3. You still don’t understand the beer-sizing system at Bernheim & Schwartz, but you bear with it to avoid the undergrads at The Heights.
2. You may not spend a lot of time in it, but you eventually found out where the grad student lounge is. (Yes, we really do have one.)
1. Lastly, and most importantly: somewhere along the line, sometime after your first nerve-wracking “reading meeting” with a second grader you’d never met before, mixed in with lots of lesson plans, reflection assignments so frequent we laughed at our syllabi, and constant foraging for free snacks… one day you turn around and you’ve got an educational toolbox, as if it snuck in. It’s full of strategies and skills and goals and worries and some helpful failures as well. You have a teaching philosophy, and not just because the wonderful Pam Jones made you write one (and then a better version, and then a better version…).
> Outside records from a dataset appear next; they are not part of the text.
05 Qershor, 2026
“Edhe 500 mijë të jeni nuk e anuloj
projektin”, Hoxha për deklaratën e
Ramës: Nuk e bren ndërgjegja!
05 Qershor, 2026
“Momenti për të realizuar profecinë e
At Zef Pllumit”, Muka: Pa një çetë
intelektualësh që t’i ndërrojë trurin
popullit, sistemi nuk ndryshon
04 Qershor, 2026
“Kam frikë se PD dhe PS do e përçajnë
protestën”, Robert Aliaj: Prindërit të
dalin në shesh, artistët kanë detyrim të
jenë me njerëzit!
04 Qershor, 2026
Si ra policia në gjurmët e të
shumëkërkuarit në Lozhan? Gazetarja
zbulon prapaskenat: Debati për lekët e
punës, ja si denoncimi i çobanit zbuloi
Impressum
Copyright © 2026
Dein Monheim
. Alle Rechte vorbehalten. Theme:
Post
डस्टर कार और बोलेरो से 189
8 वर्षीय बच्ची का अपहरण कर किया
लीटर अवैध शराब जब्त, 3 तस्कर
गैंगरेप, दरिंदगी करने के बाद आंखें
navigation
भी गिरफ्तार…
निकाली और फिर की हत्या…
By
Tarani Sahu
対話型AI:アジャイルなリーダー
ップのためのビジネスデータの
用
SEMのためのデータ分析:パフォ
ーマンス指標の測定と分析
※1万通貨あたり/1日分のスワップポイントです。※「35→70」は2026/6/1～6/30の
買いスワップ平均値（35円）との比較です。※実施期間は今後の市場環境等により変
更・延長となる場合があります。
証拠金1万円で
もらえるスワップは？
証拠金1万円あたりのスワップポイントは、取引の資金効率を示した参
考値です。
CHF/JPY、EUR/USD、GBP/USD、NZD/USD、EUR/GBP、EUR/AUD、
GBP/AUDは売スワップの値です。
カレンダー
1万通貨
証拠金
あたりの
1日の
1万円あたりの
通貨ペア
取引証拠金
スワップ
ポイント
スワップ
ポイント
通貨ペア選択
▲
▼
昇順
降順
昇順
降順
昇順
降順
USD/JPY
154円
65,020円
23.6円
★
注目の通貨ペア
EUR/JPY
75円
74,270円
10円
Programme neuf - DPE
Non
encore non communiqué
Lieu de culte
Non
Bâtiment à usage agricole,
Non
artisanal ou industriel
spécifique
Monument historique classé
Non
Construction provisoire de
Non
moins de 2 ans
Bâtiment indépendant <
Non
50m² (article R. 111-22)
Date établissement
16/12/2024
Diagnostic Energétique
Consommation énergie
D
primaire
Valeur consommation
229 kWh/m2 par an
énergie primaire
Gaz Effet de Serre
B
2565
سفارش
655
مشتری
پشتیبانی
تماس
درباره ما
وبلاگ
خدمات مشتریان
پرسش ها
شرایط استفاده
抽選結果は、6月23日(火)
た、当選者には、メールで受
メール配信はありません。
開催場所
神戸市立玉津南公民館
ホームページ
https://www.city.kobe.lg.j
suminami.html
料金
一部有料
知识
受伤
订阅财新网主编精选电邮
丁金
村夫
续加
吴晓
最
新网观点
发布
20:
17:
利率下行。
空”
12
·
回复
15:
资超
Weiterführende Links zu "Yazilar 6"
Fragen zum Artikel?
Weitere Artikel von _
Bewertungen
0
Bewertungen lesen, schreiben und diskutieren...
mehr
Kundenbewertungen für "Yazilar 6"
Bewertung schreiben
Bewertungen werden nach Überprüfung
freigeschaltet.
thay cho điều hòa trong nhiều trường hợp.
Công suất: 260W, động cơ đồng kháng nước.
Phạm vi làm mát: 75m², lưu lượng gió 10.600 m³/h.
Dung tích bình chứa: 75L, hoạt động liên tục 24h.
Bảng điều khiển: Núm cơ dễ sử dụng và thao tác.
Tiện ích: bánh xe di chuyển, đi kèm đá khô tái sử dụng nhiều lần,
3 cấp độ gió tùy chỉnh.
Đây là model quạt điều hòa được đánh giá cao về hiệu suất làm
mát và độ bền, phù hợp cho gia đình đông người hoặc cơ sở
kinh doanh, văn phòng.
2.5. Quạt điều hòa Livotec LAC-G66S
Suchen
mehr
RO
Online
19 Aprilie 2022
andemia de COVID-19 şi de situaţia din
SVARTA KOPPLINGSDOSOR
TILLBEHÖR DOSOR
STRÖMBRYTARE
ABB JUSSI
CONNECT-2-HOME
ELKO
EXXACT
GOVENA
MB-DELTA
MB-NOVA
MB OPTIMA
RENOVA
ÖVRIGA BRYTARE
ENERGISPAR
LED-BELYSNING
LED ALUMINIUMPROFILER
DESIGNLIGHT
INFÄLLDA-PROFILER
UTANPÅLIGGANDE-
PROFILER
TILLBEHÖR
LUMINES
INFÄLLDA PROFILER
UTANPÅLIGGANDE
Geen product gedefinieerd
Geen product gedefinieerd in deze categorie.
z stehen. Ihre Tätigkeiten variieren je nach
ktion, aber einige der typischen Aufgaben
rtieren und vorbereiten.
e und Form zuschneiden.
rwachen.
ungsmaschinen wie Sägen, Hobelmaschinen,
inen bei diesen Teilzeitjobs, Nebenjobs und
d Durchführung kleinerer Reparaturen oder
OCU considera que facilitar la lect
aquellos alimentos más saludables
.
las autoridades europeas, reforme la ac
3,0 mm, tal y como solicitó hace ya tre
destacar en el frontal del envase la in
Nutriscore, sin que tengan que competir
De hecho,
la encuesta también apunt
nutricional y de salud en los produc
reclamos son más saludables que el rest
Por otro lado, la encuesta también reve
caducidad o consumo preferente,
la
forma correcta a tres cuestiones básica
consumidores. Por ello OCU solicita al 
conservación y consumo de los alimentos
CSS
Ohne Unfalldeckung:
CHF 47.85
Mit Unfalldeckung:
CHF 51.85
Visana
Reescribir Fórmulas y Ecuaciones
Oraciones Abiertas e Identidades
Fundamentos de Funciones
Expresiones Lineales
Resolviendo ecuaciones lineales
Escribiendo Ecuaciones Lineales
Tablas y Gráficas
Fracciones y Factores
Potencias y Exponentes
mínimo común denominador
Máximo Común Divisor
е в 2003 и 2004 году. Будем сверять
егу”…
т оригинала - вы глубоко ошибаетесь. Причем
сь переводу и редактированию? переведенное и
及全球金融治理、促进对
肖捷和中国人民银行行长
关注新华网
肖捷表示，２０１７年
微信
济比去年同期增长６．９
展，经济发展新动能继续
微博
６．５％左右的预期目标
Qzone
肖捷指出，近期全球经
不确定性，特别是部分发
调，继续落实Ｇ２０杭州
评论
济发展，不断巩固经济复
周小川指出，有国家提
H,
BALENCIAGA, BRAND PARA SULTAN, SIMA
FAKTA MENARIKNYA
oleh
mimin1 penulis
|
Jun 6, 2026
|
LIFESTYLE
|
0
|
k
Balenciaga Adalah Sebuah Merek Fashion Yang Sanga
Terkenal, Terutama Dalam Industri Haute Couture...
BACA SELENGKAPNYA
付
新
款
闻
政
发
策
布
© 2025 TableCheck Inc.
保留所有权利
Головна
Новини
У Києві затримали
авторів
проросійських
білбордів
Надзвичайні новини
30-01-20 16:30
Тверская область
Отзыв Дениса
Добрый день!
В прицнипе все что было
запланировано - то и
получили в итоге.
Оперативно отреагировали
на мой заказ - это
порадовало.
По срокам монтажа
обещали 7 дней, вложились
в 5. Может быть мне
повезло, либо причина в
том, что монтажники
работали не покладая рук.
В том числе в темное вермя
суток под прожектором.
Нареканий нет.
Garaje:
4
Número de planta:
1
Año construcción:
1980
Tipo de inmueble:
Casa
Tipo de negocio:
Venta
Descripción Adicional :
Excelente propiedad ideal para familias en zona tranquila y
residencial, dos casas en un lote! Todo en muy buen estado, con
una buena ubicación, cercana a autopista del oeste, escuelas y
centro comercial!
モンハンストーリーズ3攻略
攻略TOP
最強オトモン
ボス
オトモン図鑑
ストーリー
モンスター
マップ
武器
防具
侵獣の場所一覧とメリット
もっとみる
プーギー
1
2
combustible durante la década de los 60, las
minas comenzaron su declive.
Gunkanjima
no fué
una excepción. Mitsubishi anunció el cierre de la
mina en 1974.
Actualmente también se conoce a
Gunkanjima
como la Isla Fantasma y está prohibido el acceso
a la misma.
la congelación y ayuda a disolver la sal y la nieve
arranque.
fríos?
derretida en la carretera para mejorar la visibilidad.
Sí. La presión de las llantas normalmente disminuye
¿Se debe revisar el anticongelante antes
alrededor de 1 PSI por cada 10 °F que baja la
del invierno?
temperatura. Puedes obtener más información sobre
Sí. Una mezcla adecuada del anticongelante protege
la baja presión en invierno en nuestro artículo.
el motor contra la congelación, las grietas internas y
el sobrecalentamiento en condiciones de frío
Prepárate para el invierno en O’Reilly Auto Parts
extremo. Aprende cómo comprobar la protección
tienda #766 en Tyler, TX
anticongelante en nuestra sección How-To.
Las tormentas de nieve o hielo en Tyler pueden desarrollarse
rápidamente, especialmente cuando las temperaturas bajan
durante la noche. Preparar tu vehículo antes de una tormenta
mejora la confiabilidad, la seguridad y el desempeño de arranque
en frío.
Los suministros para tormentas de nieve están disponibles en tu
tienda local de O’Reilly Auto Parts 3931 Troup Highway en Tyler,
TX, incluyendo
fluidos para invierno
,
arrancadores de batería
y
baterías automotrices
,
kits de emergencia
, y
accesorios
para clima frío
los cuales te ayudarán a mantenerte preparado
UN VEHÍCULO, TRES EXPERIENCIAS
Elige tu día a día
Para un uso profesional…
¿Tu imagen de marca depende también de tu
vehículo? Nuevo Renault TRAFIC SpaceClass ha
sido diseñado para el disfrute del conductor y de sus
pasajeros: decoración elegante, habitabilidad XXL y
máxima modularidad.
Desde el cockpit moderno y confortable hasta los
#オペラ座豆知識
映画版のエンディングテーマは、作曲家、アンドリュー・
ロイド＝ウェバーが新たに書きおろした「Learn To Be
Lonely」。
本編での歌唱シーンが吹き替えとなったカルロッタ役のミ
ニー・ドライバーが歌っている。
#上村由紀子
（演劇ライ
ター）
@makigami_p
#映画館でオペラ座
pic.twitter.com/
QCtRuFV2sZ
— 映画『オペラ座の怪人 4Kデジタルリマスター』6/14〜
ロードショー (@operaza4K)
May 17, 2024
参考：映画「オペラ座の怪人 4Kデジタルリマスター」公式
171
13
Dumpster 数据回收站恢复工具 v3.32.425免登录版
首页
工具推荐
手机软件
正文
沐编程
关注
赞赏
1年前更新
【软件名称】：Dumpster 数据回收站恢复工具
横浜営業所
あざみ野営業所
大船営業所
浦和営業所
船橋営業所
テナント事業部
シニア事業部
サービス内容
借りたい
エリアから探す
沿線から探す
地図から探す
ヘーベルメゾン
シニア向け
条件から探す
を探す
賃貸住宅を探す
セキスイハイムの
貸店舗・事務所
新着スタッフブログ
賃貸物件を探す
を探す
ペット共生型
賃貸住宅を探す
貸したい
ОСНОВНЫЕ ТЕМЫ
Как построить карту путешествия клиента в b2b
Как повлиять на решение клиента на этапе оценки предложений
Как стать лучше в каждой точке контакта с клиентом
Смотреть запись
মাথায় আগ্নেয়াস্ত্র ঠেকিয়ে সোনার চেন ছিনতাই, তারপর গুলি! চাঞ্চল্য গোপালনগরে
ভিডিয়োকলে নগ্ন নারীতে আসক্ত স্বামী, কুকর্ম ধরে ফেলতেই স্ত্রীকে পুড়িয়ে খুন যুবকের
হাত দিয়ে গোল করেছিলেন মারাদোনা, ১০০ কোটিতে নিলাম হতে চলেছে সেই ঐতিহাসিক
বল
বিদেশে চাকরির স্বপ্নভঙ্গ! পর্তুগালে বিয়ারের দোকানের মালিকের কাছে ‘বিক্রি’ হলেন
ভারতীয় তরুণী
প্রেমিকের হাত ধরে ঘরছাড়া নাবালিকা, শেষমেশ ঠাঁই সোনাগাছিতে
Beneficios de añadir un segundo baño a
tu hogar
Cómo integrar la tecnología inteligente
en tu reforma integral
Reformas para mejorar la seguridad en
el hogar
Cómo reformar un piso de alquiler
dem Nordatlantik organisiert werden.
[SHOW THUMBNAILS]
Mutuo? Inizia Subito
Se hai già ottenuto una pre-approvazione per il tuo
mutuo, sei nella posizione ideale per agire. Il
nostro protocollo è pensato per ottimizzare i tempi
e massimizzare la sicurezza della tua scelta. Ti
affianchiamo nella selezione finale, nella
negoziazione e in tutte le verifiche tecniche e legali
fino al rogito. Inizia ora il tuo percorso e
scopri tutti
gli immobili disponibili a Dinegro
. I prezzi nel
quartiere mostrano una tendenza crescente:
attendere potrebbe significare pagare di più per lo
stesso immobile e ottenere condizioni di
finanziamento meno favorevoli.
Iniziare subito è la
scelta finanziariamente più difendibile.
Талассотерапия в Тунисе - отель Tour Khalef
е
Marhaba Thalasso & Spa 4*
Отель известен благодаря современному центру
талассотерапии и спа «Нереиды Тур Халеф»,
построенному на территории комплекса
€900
All that you’ve learned about the deeply screwed up history of schooling in America has you on a sine curve from frustration and rage up to hope and determination on a regular, sometimes daily, basis. You’re ready to get out there and do this, not because you understand the whole of it but because you’re ready to keep on learning and to push for some desperately needed change. You’re full of wild patience (thanks, Adrienne Rich).
You know that the thing that excites you the most might also be the thing that scares you the most, and that’s good, because you’re in this for life-long learning. Or you will be, once you get about three months’ worth of sleep.
Okay friends. I’m proud of you, and I believe in you. Take this tiny potato, and go do the thing!